Saturday, July 3, 2010

Recall and Precision: It is not how many bad guys you caught, it is how many good guys suffered

The measurement of "Recall and Precision" is front and center in all of our fraud prevention measures and algorithms, you can read a general description of this concept and the mathematical definition in Wikipedia, but I have had better luck explaining the concept with this example:

Imagine there is a band of armed rubbers (say 5 guys) in your town and you sent your best cops to round them up. After a day they come back arresting a group of men. How do know if they did a good job?

The obvious answer is whether they have arrested ALL the gang members. So the measurement is "how many gang members have they arrested?" in this regard 5 is better than 4 and 4 is better than 3. Simple

But is that enough? Let's imagine three out comes

1 - The cops came back having arrested 5 guys, all of them gang member. This is perfect, they arrested ALL the RIGHT people, and ZERO WRONG person, recall = Precision = 100%.

2 - The cops came back having arrested 10 guys, 5 gang members of 5 random and innocent guys. In this case recall=100% but precision is 50% - which in this case is clearly not acceptable (even worse they could have arrested all men in the community, recall still would be 100% but precision would be near zero - that is called Carpet Bombing)

3- The cops came back with 3 guys, all gang member, no innocent guys was arrested. In this case recall= 60% but precision=100% - this is called Proof Beyond the Reasonable Doubt i.e. a philosophy of design whereby it is better to let a bad guy go free then to harm a good guy.

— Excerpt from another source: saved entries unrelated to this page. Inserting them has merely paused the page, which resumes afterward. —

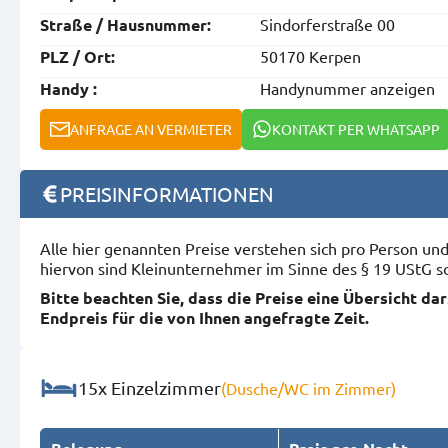
Sindorferstraße 00
Straße / Hausnummer:
50170 Kerpen
PLZ / Ort:
Handynummer anzeigen
Handy :
ANFRAGE AN VERMIETER
KONTAKT PER WHATSAPP
PREISINFORMATIONEN
Alle hier genannten Preise verstehen sich pro Person u
hiervon sind Kleinunternehmer im Sinne des § 19 UStG s
Bitte beachten Sie, dass die Preise eine Übersicht da
Endpreis für die von Ihnen angefragte Zeit.
15x Einzelzimmer
(Dusche/WC im Zimmer)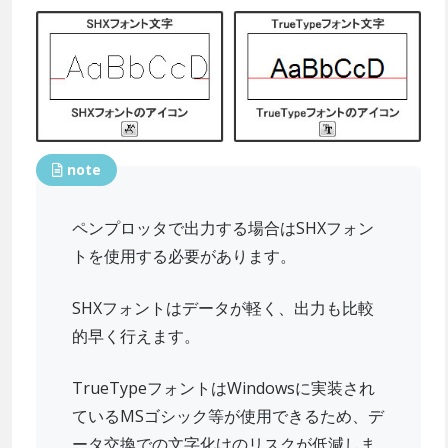
note
ペンプロッタで出力する場合はSHXフォン
トを使用する必要があります。
SHXフォントはデータが軽く、出力も比較
的早く行えます。
TrueTypeフォントはWindowsに実装され
ているMSゴシック等が使用できるため、デ
ータ交換での文字化けのリスクが低減しま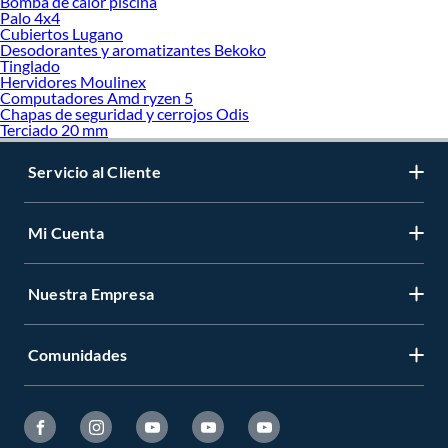
Bomba de calor piscina
Palo 4x4
Cubiertos Lugano
Desodorantes y aromatizantes Bekoko
Tinglado
Hervidores Moulinex
Computadores Amd ryzen 5
Chapas de seguridad y cerrojos Odis
Terciado 20 mm
Servicio al Cliente
Mi Cuenta
Nuestra Empresa
Comunidades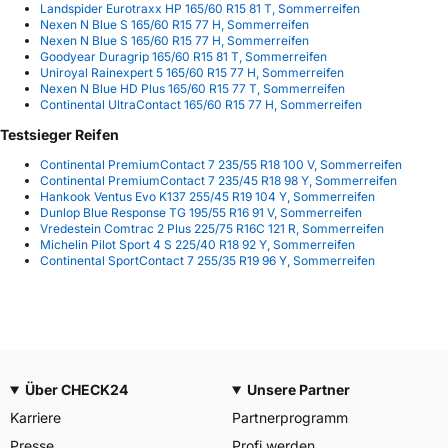
Landspider Eurotraxx HP 165/60 R15 81 T, Sommerreifen
Nexen N Blue S 165/60 R15 77 H, Sommerreifen
Nexen N Blue S 165/60 R15 77 H, Sommerreifen
Goodyear Duragrip 165/60 R15 81 T, Sommerreifen
Uniroyal Rainexpert 5 165/60 R15 77 H, Sommerreifen
Nexen N Blue HD Plus 165/60 R15 77 T, Sommerreifen
Continental UltraContact 165/60 R15 77 H, Sommerreifen
Testsieger Reifen
Continental PremiumContact 7 235/55 R18 100 V, Sommerreifen
Continental PremiumContact 7 235/45 R18 98 Y, Sommerreifen
Hankook Ventus Evo K137 255/45 R19 104 Y, Sommerreifen
Dunlop Blue Response TG 195/55 R16 91 V, Sommerreifen
Vredestein Comtrac 2 Plus 225/75 R16C 121 R, Sommerreifen
Michelin Pilot Sport 4 S 225/40 R18 92 Y, Sommerreifen
Continental SportContact 7 255/35 R19 96 Y, Sommerreifen
Über CHECK24
Unsere Partner
Karriere
Partnerprogramm
Presse
Profi werden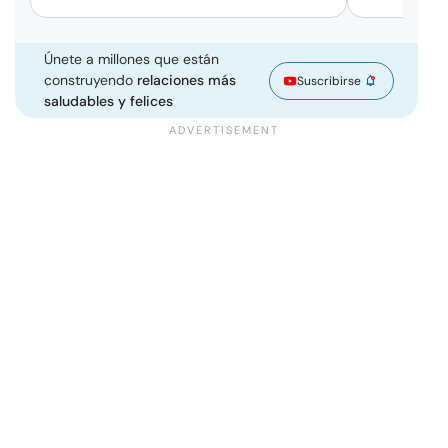
Únete a millones que están
construyendo
relaciones más
Suscribirse
saludables y felices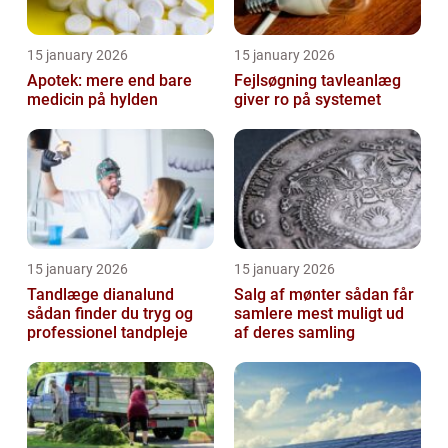
15 january 2026
15 january 2026
Apotek: mere end bare
Fejlsøgning tavleanlæg
medicin på hylden
giver ro på systemet
15 january 2026
15 january 2026
Tandlæge dianalund
Salg af mønter sådan får
sådan finder du tryg og
samlere mest muligt ud
professionel tandpleje
af deres samling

In modeling risk and fraud and designing algorithms to prevent them, we always have to measure the algorithm based on their recall and precision. Low precision methods typically cost a lot in term of customer support and friction in user experience, low recall algorithms and method result in higher losses for the company.

in designing a Risk Management strategy, I tend to side with lower recall then lower precision and then manage the ratio of loss/revenue with the higher revenue generated by higher precision - or right customer who were let in.